→ Data records

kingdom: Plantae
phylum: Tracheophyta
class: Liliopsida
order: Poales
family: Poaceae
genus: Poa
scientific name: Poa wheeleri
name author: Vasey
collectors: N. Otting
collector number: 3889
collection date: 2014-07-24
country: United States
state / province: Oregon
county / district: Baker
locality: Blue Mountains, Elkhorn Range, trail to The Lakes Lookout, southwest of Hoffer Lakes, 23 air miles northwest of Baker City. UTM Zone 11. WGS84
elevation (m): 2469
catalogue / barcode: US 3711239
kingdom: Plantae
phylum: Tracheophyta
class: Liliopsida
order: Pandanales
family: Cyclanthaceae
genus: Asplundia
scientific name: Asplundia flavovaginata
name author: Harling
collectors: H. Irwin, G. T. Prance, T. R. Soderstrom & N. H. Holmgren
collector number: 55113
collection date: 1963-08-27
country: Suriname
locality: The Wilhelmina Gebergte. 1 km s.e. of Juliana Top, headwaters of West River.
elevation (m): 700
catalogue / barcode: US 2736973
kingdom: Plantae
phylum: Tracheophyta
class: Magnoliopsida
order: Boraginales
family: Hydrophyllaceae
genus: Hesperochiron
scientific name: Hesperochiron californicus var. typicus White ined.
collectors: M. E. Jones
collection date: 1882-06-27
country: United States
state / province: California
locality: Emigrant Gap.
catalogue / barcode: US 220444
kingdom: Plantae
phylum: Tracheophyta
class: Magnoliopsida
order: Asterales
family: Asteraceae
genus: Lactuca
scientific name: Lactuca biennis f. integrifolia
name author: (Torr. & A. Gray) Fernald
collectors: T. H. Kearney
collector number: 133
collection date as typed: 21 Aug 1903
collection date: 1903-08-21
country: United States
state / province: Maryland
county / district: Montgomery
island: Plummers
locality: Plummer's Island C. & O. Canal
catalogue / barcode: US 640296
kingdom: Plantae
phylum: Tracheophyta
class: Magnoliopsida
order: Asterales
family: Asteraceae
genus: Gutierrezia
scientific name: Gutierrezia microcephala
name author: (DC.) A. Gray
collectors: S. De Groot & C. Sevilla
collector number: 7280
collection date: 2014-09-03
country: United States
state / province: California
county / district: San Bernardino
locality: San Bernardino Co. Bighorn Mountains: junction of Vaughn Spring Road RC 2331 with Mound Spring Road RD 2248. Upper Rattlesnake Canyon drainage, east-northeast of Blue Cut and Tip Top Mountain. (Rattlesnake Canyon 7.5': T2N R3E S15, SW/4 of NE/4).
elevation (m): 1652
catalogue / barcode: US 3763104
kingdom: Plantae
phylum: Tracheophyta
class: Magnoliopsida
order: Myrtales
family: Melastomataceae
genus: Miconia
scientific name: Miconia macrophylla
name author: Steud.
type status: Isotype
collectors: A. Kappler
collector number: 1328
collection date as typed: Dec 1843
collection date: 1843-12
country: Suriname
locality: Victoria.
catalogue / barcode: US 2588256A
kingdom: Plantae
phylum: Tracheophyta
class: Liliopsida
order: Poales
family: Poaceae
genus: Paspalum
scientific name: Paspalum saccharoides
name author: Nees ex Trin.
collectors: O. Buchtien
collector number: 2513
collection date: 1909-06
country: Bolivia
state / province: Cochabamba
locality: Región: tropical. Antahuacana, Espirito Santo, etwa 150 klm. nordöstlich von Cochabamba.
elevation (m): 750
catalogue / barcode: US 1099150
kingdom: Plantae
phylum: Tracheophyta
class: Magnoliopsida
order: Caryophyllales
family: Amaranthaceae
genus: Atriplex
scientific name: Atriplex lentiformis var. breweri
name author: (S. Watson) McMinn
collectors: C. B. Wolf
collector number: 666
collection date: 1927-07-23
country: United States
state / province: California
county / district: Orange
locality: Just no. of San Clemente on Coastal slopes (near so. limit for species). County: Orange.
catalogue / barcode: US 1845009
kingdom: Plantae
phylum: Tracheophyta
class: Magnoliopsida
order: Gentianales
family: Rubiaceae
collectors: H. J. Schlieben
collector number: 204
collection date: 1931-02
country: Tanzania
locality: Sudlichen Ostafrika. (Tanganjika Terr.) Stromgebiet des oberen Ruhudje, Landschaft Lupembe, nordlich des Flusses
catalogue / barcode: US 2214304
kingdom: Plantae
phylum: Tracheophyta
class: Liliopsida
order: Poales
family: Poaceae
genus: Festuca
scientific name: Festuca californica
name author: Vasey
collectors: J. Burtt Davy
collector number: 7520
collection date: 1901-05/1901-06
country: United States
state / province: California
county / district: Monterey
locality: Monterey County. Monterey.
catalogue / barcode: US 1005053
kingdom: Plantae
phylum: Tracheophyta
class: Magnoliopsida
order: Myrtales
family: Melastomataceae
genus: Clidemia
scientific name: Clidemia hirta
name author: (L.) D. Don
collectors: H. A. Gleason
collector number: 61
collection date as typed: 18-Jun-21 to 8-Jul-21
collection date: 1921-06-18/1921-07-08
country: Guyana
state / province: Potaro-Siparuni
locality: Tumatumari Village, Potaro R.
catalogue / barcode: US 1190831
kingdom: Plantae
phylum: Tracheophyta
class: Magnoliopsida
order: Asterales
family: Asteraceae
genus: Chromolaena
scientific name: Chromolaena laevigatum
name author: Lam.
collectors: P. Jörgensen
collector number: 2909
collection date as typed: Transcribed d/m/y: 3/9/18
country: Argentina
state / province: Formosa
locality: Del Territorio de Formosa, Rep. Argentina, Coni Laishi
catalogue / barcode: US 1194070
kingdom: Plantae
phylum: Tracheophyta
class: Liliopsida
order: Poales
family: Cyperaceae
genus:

→ Task goal
Reproduce all of the data above word for word, keeping every line in its original order.

→ Result of the exercise
kingdom: Plantae
phylum: Tracheophyta
class: Liliopsida
order: Poales
family: Poaceae
genus: Poa
scientific name: Poa wheeleri
name author: Vasey
collectors: N. Otting
collector number: 3889
collection date: 2014-07-24
country: United States
state / province: Oregon
county / district: Baker
locality: Blue Mountains, Elkhorn Range, trail to The Lakes Lookout, southwest of Hoffer Lakes, 23 air miles northwest of Baker City. UTM Zone 11. WGS84
elevation (m): 2469
catalogue / barcode: US 3711239
kingdom: Plantae
phylum: Tracheophyta
class: Liliopsida
order: Pandanales
family: Cyclanthaceae
genus: Asplundia
scientific name: Asplundia flavovaginata
name author: Harling
collectors: H. Irwin, G. T. Prance, T. R. Soderstrom & N. H. Holmgren
collector number: 55113
collection date: 1963-08-27
country: Suriname
locality: The Wilhelmina Gebergte. 1 km s.e. of Juliana Top, headwaters of West River.
elevation (m): 700
catalogue / barcode: US 2736973
kingdom: Plantae
phylum: Tracheophyta
class: Magnoliopsida
order: Boraginales
family: Hydrophyllaceae
genus: Hesperochiron
scientific name: Hesperochiron californicus var. typicus White ined.
collectors: M. E. Jones
collection date: 1882-06-27
country: United States
state / province: California
locality: Emigrant Gap.
catalogue / barcode: US 220444
kingdom: Plantae
phylum: Tracheophyta
class: Magnoliopsida
order: Asterales
family: Asteraceae
genus: Lactuca
scientific name: Lactuca biennis f. integrifolia
name author: (Torr. & A. Gray) Fernald
collectors: T. H. Kearney
collector number: 133
collection date as typed: 21 Aug 1903
collection date: 1903-08-21
country: United States
state / province: Maryland
county / district: Montgomery
island: Plummers
locality: Plummer's Island C. & O. Canal
catalogue / barcode: US 640296
kingdom: Plantae
phylum: Tracheophyta
class: Magnoliopsida
order: Asterales
family: Asteraceae
genus: Gutierrezia
scientific name: Gutierrezia microcephala
name author: (DC.) A. Gray
collectors: S. De Groot & C. Sevilla
collector number: 7280
collection date: 2014-09-03
country: United States
state / province: California
county / district: San Bernardino
locality: San Bernardino Co. Bighorn Mountains: junction of Vaughn Spring Road RC 2331 with Mound Spring Road RD 2248. Upper Rattlesnake Canyon drainage, east-northeast of Blue Cut and Tip Top Mountain. (Rattlesnake Canyon 7.5': T2N R3E S15, SW/4 of NE/4).
elevation (m): 1652
catalogue / barcode: US 3763104
kingdom: Plantae
phylum: Tracheophyta
class: Magnoliopsida
order: Myrtales
family: Melastomataceae
genus: Miconia
scientific name: Miconia macrophylla
name author: Steud.
type status: Isotype
collectors: A. Kappler
collector number: 1328
collection date as typed: Dec 1843
collection date: 1843-12
country: Suriname
locality: Victoria.
catalogue / barcode: US 2588256A
kingdom: Plantae
phylum: Tracheophyta
class: Liliopsida
order: Poales
family: Poaceae
genus: Paspalum
scientific name: Paspalum saccharoides
name author: Nees ex Trin.
collectors: O. Buchtien
collector number: 2513
collection date: 1909-06
country: Bolivia
state / province: Cochabamba
locality: Región: tropical. Antahuacana, Espirito Santo, etwa 150 klm. nordöstlich von Cochabamba.
elevation (m): 750
catalogue / barcode: US 1099150
kingdom: Plantae
phylum: Tracheophyta
class: Magnoliopsida
order: Caryophyllales
family: Amaranthaceae
genus: Atriplex
scientific name: Atriplex lentiformis var. breweri
name author: (S. Watson) McMinn
collectors: C. B. Wolf
collector number: 666
collection date: 1927-07-23
country: United States
state / province: California
county / district: Orange
locality: Just no. of San Clemente on Coastal slopes (near so. limit for species). County: Orange.
catalogue / barcode: US 1845009
kingdom: Plantae
phylum: Tracheophyta
class: Magnoliopsida
order: Gentianales
family: Rubiaceae
collectors: H. J. Schlieben
collector number: 204
collection date: 1931-02
country: Tanzania
locality: Sudlichen Ostafrika. (Tanganjika Terr.) Stromgebiet des oberen Ruhudje, Landschaft Lupembe, nordlich des Flusses
catalogue / barcode: US 2214304
kingdom: Plantae
phylum: Tracheophyta
class: Liliopsida
order: Poales
family: Poaceae
genus: Festuca
scientific name: Festuca californica
name author: Vasey
collectors: J. Burtt Davy
collector number: 7520
collection date: 1901-05/1901-06
country: United States
state / province: California
county / district: Monterey
locality: Monterey County. Monterey.
catalogue / barcode: US 1005053
kingdom: Plantae
phylum: Tracheophyta
class: Magnoliopsida
order: Myrtales
family: Melastomataceae
genus: Clidemia
scientific name: Clidemia hirta
name author: (L.) D. Don
collectors: H. A. Gleason
collector number: 61
collection date as typed: 18-Jun-21 to 8-Jul-21
collection date: 1921-06-18/1921-07-08
country: Guyana
state / province: Potaro-Siparuni
locality: Tumatumari Village, Potaro R.
catalogue / barcode: US 1190831
kingdom: Plantae
phylum: Tracheophyta
class: Magnoliopsida
order: Asterales
family: Asteraceae
genus: Chromolaena
scientific name: Chromolaena laevigatum
name author: Lam.
collectors: P. Jörgensen
collector number: 2909
collection date as typed: Transcribed d/m/y: 3/9/18
country: Argentina
state / province: Formosa
locality: Del Territorio de Formosa, Rep. Argentina, Coni Laishi
catalogue / barcode: US 1194070
kingdom: Plantae
phylum: Tracheophyta
class: Liliopsida
order: Poales
family: Cyperaceae
genus:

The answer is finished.